Kemiskinan sebagai Akar Masalah?
Salah satu penyebab terbesar premanisme muncul adalah adanya ‘share of poverty’ sehingga muncullah jasa-jasa keamanan, jasa-jasa parker yang berada di luar kemampuan pemerintah untuk menyelenggarakan pelayanan tersebut. Sebagaimana yang disampaikan Azizah, preman (preman sebenarnya, bukan dalam arti preman politik) sebagian besar muncul dari kalangan menengah ke bawah, karena alasan terbesar menjadi preman adalah kebutuhan akan materi. Dan jika kita merupakan bagian dari orang yang percaya dengan teori konspirasi, mereka tetap hidup dengan back up aparat, entah itu dari TNI, Polisi atau Kepala-kepala Daerah. Bagaimana dulunya organisasi semacam Pemuda Pancasila, FPI itu dulunya awal terbentuknya memang dibentuk oleh Negara, dan dipakai untuk saat-saat tertentu. Bukan rahasia pula jika untuk sukses menjadi Kepala Daerah, kuasai premannya. Karena di situ potensi akses untuk mendapatkan suara besar sekali.

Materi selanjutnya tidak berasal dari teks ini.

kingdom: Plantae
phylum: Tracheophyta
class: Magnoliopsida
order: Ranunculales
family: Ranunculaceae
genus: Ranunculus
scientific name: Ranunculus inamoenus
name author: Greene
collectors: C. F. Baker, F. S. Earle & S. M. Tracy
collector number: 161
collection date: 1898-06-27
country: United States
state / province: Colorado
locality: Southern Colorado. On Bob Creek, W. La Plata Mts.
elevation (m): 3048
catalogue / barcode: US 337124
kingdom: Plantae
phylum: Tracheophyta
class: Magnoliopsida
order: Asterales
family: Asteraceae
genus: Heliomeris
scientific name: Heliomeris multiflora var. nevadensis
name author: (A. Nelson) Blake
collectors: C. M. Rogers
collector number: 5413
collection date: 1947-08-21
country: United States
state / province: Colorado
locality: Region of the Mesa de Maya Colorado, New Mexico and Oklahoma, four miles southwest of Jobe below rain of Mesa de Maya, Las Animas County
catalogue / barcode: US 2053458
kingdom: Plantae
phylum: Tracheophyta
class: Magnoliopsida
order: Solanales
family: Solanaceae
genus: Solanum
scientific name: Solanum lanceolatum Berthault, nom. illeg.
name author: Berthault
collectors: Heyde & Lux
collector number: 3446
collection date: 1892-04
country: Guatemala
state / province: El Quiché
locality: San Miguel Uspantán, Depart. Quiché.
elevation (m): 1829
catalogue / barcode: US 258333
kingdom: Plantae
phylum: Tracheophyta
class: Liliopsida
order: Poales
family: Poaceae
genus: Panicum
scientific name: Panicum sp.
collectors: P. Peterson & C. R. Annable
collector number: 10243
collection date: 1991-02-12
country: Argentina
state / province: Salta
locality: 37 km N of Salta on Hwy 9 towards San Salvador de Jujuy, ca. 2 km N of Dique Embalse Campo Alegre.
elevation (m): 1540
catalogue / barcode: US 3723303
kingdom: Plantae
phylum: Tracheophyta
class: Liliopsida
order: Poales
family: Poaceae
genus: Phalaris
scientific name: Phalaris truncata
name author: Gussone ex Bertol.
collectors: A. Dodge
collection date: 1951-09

Dalam studinya, Sidle menyebutkan bahwa ‘local strong man’ yang muncul di Indonesia itu kuat pada saat kekuasaan Orde Baru kuat. Caranya adalah kalau bukan berasal dari militer akan sulit untuk menjadi kepada daerah. Dan kepala daerah akan dipilih lagi di periode berikutnya kalau salah satu indicator keberhasilannya adalah dia berhasil mempertahankan angka KB. Dan agar misinya berhasil ia harus membangun relasi yang kuat dengan orang-orang kuat di level local. Bisa jawara bentuknya, bisa pemuka agama dan bisa siapapun. Dan relasi antara kepala daerah dengan orang kuat local tersebut semakin intim. Ditambah lagi kita punya mekanisme patron klien. Ada mekanisme tertentu yang memastikan bahwa elite di dukung dan kemudian dukungan itu dijawab dengan memberikan perlindungan dan pelayanan terhadap kliennya. Dengan cara ini, ‘Local strong man’ menjadi kuat. Ketika era desentralisasi, mereka yang masih bisa bertahan pasca reformasi 1998, akhirnya berupaya maju menjadi kepala daerah.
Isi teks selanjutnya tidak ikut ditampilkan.